Segmentation data
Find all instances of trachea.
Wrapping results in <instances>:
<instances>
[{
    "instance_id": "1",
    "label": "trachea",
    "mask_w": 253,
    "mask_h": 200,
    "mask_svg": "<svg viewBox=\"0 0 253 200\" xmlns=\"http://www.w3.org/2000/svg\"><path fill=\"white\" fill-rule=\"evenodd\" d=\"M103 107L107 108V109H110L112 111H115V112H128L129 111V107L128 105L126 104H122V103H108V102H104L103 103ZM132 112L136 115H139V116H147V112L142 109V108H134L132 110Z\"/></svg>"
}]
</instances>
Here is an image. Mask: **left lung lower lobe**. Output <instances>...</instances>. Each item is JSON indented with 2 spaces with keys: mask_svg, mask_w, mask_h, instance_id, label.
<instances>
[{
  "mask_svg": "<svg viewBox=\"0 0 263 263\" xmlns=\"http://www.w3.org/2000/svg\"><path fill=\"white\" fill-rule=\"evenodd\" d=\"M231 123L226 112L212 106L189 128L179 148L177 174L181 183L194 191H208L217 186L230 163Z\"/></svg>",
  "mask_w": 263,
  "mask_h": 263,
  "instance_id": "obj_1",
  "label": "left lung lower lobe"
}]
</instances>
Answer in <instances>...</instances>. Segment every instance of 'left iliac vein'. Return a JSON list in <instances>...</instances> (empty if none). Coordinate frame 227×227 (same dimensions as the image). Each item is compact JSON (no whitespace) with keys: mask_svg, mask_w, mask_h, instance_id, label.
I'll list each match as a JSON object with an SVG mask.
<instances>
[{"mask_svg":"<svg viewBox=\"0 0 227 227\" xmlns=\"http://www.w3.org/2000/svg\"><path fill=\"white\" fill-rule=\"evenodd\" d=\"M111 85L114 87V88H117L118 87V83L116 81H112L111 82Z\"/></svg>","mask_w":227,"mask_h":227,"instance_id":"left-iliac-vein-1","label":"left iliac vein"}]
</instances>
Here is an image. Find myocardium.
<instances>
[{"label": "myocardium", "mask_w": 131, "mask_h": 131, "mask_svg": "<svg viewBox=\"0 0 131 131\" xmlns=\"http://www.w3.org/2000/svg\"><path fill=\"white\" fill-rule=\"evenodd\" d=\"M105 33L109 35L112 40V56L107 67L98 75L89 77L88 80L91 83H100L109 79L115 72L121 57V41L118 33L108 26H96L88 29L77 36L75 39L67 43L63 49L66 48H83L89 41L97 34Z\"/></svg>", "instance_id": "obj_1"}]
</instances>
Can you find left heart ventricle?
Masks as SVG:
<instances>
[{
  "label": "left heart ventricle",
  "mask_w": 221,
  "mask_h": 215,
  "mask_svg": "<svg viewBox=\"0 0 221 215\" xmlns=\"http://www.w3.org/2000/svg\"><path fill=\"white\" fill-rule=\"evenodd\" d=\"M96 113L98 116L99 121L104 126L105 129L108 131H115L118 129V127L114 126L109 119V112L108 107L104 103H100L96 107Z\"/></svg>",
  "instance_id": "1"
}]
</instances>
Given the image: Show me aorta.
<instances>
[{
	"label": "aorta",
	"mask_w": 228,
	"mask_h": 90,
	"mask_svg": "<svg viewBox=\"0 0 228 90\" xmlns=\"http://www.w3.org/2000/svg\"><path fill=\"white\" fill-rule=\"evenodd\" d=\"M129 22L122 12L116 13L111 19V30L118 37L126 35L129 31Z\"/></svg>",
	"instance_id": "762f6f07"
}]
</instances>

◆ **WHAT TO DO**:
Reproduce the data in full, changing "Each item" to "Every entry" wherever it occurs and leaving everything else unaltered.

◆ **COMPLETE ANSWER**:
Find all instances of trachea.
Wrapping results in <instances>:
<instances>
[{
    "instance_id": "1",
    "label": "trachea",
    "mask_w": 253,
    "mask_h": 200,
    "mask_svg": "<svg viewBox=\"0 0 253 200\" xmlns=\"http://www.w3.org/2000/svg\"><path fill=\"white\" fill-rule=\"evenodd\" d=\"M103 107L107 108V109H110L112 111H115V112H128L129 111V107L128 105L126 104H122V103H108V102H104L103 103ZM132 112L136 115H139V116H147V112L142 109V108H134L132 110Z\"/></svg>"
}]
</instances>
Here is an image. Mask: **left lung lower lobe**. Output <instances>...</instances>. Every entry is JSON indented with 2 spaces with keys: mask_svg, mask_w, mask_h, instance_id, label.
<instances>
[{
  "mask_svg": "<svg viewBox=\"0 0 263 263\" xmlns=\"http://www.w3.org/2000/svg\"><path fill=\"white\" fill-rule=\"evenodd\" d=\"M231 123L226 112L212 106L189 128L179 148L177 174L181 183L194 191H208L217 186L230 163Z\"/></svg>",
  "mask_w": 263,
  "mask_h": 263,
  "instance_id": "obj_1",
  "label": "left lung lower lobe"
}]
</instances>
Answer in <instances>...</instances>. Segment every instance of 'left iliac vein'. Return a JSON list in <instances>...</instances> (empty if none). Coordinate frame 227×227 (same dimensions as the image). Every entry is compact JSON (no whitespace) with keys: mask_svg, mask_w, mask_h, instance_id, label.
I'll list each match as a JSON object with an SVG mask.
<instances>
[{"mask_svg":"<svg viewBox=\"0 0 227 227\" xmlns=\"http://www.w3.org/2000/svg\"><path fill=\"white\" fill-rule=\"evenodd\" d=\"M111 85L114 87V88H117L118 87V83L116 81H112L111 82Z\"/></svg>","mask_w":227,"mask_h":227,"instance_id":"left-iliac-vein-1","label":"left iliac vein"}]
</instances>
Here is an image. Find myocardium.
<instances>
[{"label": "myocardium", "mask_w": 131, "mask_h": 131, "mask_svg": "<svg viewBox=\"0 0 131 131\" xmlns=\"http://www.w3.org/2000/svg\"><path fill=\"white\" fill-rule=\"evenodd\" d=\"M105 33L109 35L112 40V56L107 67L98 75L89 77L88 80L91 83H100L109 79L115 72L121 57V41L118 33L108 26H96L88 29L77 36L75 39L67 43L63 49L66 48H83L89 41L97 34Z\"/></svg>", "instance_id": "obj_1"}]
</instances>
Can you find left heart ventricle?
Masks as SVG:
<instances>
[{
  "label": "left heart ventricle",
  "mask_w": 221,
  "mask_h": 215,
  "mask_svg": "<svg viewBox=\"0 0 221 215\" xmlns=\"http://www.w3.org/2000/svg\"><path fill=\"white\" fill-rule=\"evenodd\" d=\"M96 113L98 116L99 121L104 126L105 129L108 131H115L118 129V127L114 126L109 119V112L108 107L104 103H100L96 107Z\"/></svg>",
  "instance_id": "1"
}]
</instances>
Given the image: Show me aorta.
<instances>
[{
	"label": "aorta",
	"mask_w": 228,
	"mask_h": 90,
	"mask_svg": "<svg viewBox=\"0 0 228 90\" xmlns=\"http://www.w3.org/2000/svg\"><path fill=\"white\" fill-rule=\"evenodd\" d=\"M129 22L122 12L116 13L111 19V30L118 37L126 35L129 31Z\"/></svg>",
	"instance_id": "762f6f07"
}]
</instances>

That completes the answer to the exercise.